Budget & Jiu-Jitsu Are The Same: Assume That You’ll Need More Than Expected

Brazilian Jiu-Jitsu and life have a lot of things in common. However, what may surprise you is that money – more specifically, your budget – has lots to do with BJJ as well.
Professor John Danaher explains why this is the case:

If your life is anything like mine, it’s probably the case that any time you make a budget for a given project – whether it be a hobby, a vacation, a dinner with friends, or whatever – and make a budget for time and expense for that project… You inevitably find that your budget is insufficient. And that you have to invest more money and time than you originally believed; as many unforeseen factors complicate and interfere with what initially seemed a simple task.

Jiu-Jitsu is the same. Everything you do in Jiu-Jitsu is done against resistance. Often this resistance is much stronger and more cunning than you initially believed it would be.
When you enter a move in Jiu-Jitsu, you make an initial budget for how much energy and strength you will need to invest to make it work against the expected resistance.

Therefore, Professor Danaher’s advice is simple: to assume you’ll need to invest much more than expected.

My advice to you is this – ASSUME THE RESISTANCE LEVEL WILL BE GREATER YOU WOULD NORMALLY ANTICIPATE AND BUDGET ACCORDINGLY.

Put more energy into the connection required for the application of the move than seems to be required. If you are attacking your opponent’s knee, don’t form your connection at your opponents knee; his resistance will almost always result in his knee slipping out of your hold. Over budget by forming the connection at the HIP so that as your opponents leg inevitably slips out to some degree as he resists, you started so high on the leg that even if you lose 15% of its length in the struggle, you’ll still be above the knee and able to perform your lock.

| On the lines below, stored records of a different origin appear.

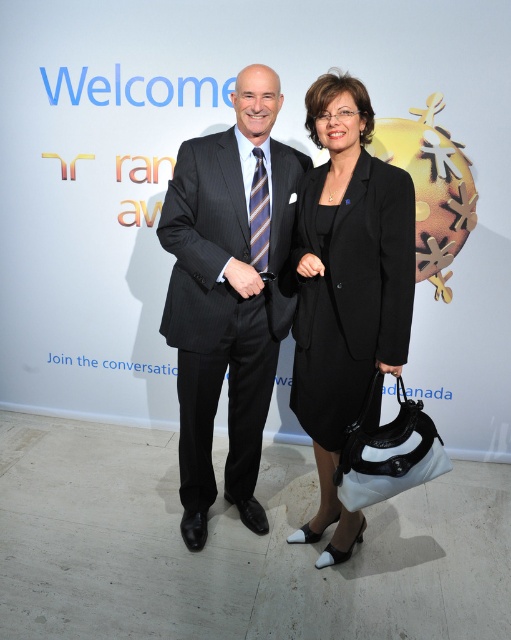
You are taking a photo of two people standing against a wall with text and a logo. You want to focus on the person closer to the camera. Which point should you focus on, point (179, 273) or point (364, 353)?

Point (179, 273) is further to the camera than point (364, 353), so you should focus on point (179, 273) to capture the person closer to the camera.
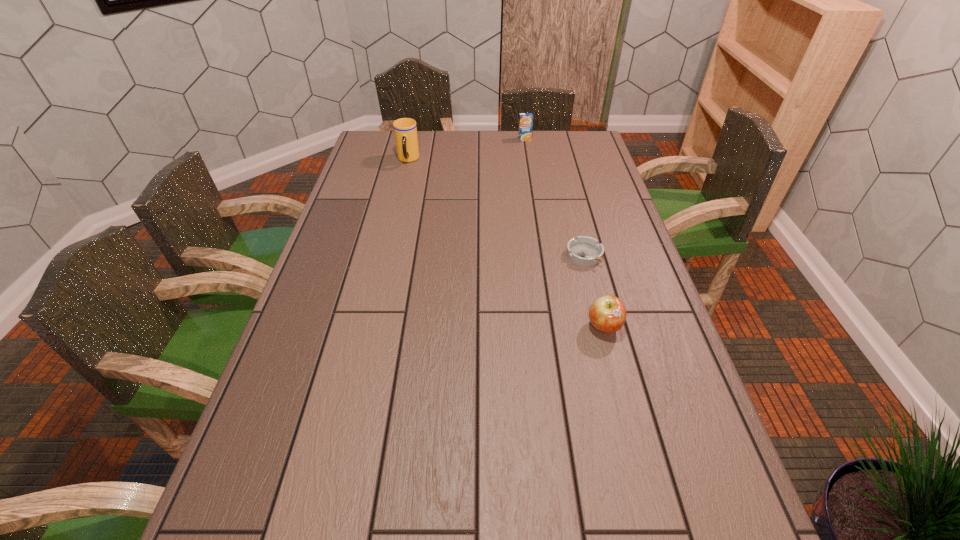
Locate an element on the screen. This screenshot has width=960, height=540. vacant space at the right edge of the desktop is located at coordinates (618, 258).

In the image, there is a desktop. What are the coordinates of `vacant space at the far left corner` in the screenshot? It's located at (376, 151).

The image size is (960, 540). In order to click on vacant region at the far right corner of the desktop in this screenshot , I will do `click(565, 151)`.

Identify the location of vacant area that lies between the third nearest object and the apple. (506, 243).

Identify the location of free space between the apple and the second tallest object. Image resolution: width=960 pixels, height=540 pixels. (564, 233).

At what (x,y) coordinates should I click in order to perform the action: click on free point between the second tallest object and the leftmost object. Please return your answer as a coordinate pair (x, y). The height and width of the screenshot is (540, 960). Looking at the image, I should click on (467, 150).

Point out which object is positioned as the third nearest to the orange_juice. Please provide its 2D coordinates. Your answer should be formatted as a tuple, i.e. [(x, y)], where the tuple contains the x and y coordinates of a point satisfying the conditions above.

[(607, 314)]

Where is `the second closest object to the third farthest object`? The image size is (960, 540). the second closest object to the third farthest object is located at coordinates (525, 119).

This screenshot has height=540, width=960. I want to click on free space in the image that satisfies the following two spatial constraints: 1. on the front side of the orange_juice; 2. on the right side of the second nearest object, so click(x=542, y=255).

At what (x,y) coordinates should I click in order to perform the action: click on free location that satisfies the following two spatial constraints: 1. on the side of the third farthest object with the handle; 2. on the right side of the second farthest object. Please return your answer as a coordinate pair (x, y). Looking at the image, I should click on (386, 255).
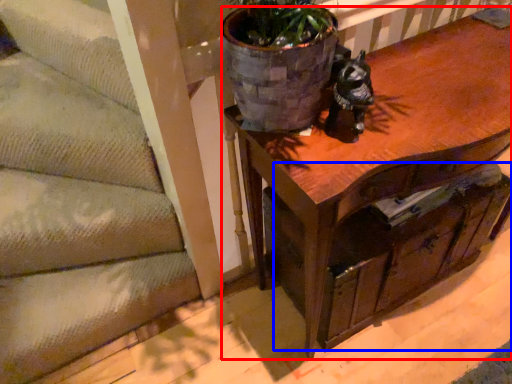
Question: Which point is closer to the camera, table (highlighted by a red box) or drawer (highlighted by a blue box)?

Choices:
 (A) table
 (B) drawer

Answer: (A)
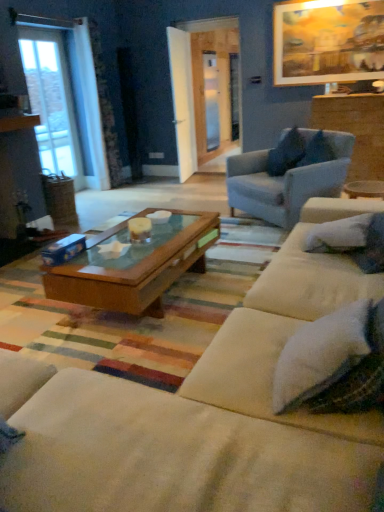
Question: From their relative heights in the image, would you say white fabric couch at center is taller or shorter than fluffy white pillow at right, positioned as the 2th pillow in bottom-to-top order?

Choices:
 (A) short
 (B) tall

Answer: (B)

Question: From the image's perspective, is white fabric couch at center located above or below fluffy white pillow at right, placed as the 1th pillow when sorted from front to back?

Choices:
 (A) below
 (B) above

Answer: (A)

Question: Estimate the real-world distances between objects in this image. Which object is closer to the white fabric couch at center?

Choices:
 (A) fluffy white pillow at right, the third pillow viewed from the back
 (B) clear glass screen door at center, the second screen door from the right
 (C) wooden picture frame at upper right
 (D) light blue fabric armchair at upper right
 (E) blue fabric pillow at upper right, which appears as the 1th pillow when viewed from the top

Answer: (A)

Question: Estimate the real-world distances between objects in this image. Which object is farther from the blue fabric pillow at upper right, the 1th pillow from the back?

Try to follow the example of engineers:

Just as engineers OVER BUILD a bridge to hold far greater weights than any average day will expose them to, in the expectation that some unforeseen event may occur where the extra strength saves the day, so do with your Jiu-Jitsu moves.
Over build them to accommodate the unexpectedly high resistance that so often comes when grappling tough opponents.